Im Herzen Italiens - Umbrien
Sanftes Abendlicht streift
ein Hügelland mit Weinbergen, Olivenbäumen und Wiesen. Es ist März, und noch
sind die Ackerflächen braun, die Weinstöcke kahl. Doch die Abendsonne verwandelt
die Brauntöne in warme satte Erdfarben, über denen ein goldener Schimmer liegt.

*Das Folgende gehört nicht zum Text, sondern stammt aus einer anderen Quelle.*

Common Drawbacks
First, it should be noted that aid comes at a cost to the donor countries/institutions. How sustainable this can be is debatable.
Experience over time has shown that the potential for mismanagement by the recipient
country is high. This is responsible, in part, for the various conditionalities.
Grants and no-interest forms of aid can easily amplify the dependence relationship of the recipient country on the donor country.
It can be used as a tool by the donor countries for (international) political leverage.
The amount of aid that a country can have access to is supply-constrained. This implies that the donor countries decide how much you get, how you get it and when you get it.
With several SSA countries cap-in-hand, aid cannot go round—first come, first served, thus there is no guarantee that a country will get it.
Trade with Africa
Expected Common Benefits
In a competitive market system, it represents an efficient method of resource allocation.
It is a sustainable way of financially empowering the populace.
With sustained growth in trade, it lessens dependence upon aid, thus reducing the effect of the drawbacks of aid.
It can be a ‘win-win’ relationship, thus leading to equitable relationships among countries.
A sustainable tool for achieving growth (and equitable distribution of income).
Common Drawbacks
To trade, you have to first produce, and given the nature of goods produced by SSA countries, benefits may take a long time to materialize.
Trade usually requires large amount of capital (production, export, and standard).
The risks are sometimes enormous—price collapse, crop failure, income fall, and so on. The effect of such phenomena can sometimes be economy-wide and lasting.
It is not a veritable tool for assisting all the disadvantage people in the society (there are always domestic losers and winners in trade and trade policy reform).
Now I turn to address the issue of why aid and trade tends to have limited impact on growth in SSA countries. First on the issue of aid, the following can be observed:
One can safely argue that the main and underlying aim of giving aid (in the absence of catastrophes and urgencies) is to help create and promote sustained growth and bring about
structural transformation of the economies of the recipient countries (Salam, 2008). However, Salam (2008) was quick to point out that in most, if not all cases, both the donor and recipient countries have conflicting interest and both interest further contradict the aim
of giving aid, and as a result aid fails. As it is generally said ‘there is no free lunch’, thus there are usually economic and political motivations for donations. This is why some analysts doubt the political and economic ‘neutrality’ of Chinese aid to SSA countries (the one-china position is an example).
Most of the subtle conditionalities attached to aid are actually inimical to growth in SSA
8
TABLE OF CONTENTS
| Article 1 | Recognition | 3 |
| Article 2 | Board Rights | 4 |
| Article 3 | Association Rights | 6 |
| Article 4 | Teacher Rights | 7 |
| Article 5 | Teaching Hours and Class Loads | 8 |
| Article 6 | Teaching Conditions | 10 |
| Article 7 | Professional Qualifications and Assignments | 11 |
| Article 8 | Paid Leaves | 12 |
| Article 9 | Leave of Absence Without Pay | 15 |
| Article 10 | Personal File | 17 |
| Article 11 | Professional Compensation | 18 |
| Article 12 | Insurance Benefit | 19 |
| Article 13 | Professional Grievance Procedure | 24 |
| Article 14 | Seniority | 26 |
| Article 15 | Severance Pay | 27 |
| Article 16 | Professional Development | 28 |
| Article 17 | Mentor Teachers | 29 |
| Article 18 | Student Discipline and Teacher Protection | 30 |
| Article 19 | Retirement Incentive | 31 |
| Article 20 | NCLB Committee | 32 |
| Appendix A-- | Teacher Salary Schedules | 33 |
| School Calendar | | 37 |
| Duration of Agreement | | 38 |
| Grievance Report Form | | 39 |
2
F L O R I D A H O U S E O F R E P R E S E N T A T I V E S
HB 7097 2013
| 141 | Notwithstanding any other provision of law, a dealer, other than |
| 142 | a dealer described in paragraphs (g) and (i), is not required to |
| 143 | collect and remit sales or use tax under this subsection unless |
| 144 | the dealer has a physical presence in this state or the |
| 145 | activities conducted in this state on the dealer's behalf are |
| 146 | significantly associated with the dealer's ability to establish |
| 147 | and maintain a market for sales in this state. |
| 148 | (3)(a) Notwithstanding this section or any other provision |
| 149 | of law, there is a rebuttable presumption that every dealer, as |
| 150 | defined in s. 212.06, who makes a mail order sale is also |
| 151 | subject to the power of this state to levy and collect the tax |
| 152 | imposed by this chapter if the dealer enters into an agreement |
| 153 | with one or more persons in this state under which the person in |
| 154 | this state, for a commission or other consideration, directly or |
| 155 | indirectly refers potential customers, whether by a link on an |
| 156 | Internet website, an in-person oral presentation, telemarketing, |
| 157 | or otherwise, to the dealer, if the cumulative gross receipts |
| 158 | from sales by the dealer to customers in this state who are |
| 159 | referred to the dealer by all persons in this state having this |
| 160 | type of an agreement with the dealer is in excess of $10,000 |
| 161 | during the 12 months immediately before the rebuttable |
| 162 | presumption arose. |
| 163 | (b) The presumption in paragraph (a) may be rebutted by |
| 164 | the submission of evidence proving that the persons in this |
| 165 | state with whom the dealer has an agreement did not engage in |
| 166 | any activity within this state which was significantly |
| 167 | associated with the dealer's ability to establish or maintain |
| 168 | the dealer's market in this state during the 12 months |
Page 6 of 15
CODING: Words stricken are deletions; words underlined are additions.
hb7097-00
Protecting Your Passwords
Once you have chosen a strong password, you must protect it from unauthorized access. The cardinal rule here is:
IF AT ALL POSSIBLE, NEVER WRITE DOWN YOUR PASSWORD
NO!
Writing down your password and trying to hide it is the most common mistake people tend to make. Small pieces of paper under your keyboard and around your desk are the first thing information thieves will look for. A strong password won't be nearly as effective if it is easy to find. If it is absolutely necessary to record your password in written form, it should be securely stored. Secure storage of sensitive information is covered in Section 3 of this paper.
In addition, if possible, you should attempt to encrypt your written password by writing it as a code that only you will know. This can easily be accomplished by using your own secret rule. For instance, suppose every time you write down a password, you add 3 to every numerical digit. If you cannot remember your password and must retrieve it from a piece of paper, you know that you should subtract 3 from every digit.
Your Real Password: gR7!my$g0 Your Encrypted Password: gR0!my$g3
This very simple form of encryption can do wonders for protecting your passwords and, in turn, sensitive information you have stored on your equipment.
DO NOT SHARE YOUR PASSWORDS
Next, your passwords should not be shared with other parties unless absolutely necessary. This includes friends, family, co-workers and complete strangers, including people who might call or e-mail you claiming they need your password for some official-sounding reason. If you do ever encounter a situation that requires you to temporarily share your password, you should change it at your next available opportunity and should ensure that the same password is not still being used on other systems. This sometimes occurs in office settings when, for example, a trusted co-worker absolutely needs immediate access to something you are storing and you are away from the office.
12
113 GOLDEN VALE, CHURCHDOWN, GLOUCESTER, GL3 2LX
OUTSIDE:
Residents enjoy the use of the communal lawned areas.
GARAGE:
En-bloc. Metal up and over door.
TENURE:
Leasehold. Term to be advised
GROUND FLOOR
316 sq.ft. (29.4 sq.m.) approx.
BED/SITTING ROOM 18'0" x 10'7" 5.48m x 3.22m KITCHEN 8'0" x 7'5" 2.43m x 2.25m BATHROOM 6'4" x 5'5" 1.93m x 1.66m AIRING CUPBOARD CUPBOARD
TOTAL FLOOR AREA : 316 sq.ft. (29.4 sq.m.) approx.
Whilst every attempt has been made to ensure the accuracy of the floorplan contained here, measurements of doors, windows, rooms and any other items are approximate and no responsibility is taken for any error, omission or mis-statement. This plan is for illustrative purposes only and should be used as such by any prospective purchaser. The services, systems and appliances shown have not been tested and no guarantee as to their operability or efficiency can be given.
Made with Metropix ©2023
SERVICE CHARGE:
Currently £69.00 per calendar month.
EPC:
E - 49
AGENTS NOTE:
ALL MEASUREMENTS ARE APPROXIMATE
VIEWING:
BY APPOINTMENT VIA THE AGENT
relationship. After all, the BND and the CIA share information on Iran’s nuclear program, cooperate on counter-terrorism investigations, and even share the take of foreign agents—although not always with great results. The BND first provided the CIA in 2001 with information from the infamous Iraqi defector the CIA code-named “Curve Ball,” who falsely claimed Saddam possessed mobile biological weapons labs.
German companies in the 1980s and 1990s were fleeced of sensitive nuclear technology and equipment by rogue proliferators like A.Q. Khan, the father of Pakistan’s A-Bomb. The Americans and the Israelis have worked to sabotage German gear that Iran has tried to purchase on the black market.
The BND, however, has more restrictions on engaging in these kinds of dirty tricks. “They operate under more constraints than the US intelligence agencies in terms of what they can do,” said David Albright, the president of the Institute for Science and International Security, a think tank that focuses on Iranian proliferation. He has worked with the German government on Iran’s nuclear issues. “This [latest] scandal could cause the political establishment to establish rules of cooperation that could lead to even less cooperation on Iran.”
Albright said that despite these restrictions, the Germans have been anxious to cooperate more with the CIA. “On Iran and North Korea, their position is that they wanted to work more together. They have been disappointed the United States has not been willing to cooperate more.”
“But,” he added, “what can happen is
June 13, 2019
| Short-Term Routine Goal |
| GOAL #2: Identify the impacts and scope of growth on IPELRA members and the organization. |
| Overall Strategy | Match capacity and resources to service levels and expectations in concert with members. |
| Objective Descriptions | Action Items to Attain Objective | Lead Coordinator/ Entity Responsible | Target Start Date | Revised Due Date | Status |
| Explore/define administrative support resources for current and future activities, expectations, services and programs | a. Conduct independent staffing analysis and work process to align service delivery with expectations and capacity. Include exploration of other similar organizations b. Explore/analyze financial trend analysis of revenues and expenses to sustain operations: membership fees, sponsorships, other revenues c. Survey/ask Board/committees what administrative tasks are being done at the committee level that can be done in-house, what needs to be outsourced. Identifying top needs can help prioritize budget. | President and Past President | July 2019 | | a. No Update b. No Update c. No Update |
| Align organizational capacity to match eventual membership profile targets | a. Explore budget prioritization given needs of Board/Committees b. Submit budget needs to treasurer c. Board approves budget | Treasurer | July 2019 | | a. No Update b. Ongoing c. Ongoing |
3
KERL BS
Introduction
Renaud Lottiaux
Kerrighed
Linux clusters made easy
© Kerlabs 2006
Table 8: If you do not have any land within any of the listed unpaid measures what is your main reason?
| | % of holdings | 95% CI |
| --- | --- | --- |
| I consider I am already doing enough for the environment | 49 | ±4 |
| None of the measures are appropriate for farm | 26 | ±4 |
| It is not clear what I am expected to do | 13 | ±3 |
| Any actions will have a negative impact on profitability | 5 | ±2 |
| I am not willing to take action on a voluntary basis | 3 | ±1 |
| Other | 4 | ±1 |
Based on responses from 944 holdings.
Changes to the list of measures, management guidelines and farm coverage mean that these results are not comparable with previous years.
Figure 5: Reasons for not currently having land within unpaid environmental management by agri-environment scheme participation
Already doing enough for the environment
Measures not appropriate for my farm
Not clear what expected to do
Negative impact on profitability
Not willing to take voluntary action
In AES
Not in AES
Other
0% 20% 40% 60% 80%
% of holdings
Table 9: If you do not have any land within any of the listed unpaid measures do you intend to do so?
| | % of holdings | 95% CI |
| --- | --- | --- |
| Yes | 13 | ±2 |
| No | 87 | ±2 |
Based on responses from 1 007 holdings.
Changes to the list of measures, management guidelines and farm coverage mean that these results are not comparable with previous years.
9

Die Wiesen beginnen sich mit den ersten Frühlingsblumen zu schmücken, so dass
das Grün gelb gesprenkelt ist. Die Olivenbaumhaine bilden silbrig grüne
Quadrate. Wir sind in Umbrien und es breitet sich vor uns eine Landschaft
voller Harmonie aus, voller Ruhe und Schönheit - wobei nach einer 10-stündigen
Anfahrt vor allem die Ruhe besonders wohltuend auf mich wirkt. Soll ich noch
schildern, dass mein Blickfeld eingerahmt wird von zwei hohen alten Zypressen,
dann erfülle ich vollends alle Kriterien einer verkitschten Reisebeschreibung
und setze mich der Kritik aus. Doch ich muss dieses Wagnis eingehen, wenn ich
bei der Wahrheit bleiben will. Denn zu dankbar registriere ich, dass solche
Urlaubsidyllen nicht Postkartenklischees sind, sondern einer realen
Wirklichkeit entspringen und deshalb nachvollziehbar und erlebbar werden. Wer
unbedingt Wert auf Vergleiche legt, vor allem mit der vielbesungenen Toskana,
dem sei gesagt, dass hier das Hügelland nicht so sanft und weich ist -manche
Wiesenhänge erheben sich steil aus dem Talgrund-, das Hügelmeer setzt sich
nicht endlos in den Horizont fort, sondern wird begrenzt durch die Silhouette
einer stattlichen Bergwelt (Monti Sibellini). Es ist
neben der Sanftheit viel Rhythmus in dieser Landschaft, ein reizvolles
Spannungsfeld zwischen Weichheit und Kraft, kurz eine faszinierende Landschaft.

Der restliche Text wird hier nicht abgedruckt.